The Simons video featured the real-life story of Jennyfer Hatch, a woman from Vancouver who died in October at the age of 37. She was emaciated by Ehlers-Danlos syndrome—a genetic condition that affects connective tissues—and other complications, reported CTV News who interviewed her before her death. She could not get support in B.C.’s healthcare system for the debilitating pain, she told CTV, but was approved for MAiD in a matter of weeks.
The Simons video is still available for viewing on a Twitter post and embedded in a Muse by Clio article.

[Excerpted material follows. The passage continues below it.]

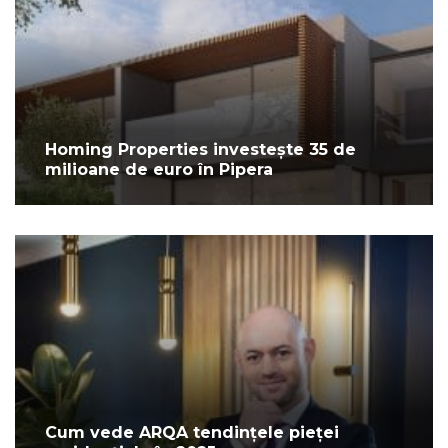
Homing Properties investește 35 de
milioane de euro în Pipera
Cum vede ARQA tendințele pieței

It starts with a look into a hospital room, which then surreally floats away in the ocean. A young woman is shown amid scenes of beauty—making bubbles and tracing pictures in the sand on a beach, amid bright-coloured jellyfish, playing cello outdoors, dining with friends and family.

She repeats the words, “Last breaths are sacred. When I imagine my final days, I see bubbles, I see the ocean, I see music. Even now as I seek help to end my life, there is still so much beauty. You just have to be brave enough to see it.”

In another video originally posted with this one, Simons CEO Peter Simons comments on the company’s intentions. “We made the choice coming out of the pandemic to do something that has some importance, that has a deeper meaning,” Simons said, according to media reports that quoted the video before it was also taken down.

He continued, “We’ve taken the past two years to truly reflect on who we want to be as a company and have made the choice to use the privilege of our voice and platform to create something meaningful, something that is less about commerce and more about connection.”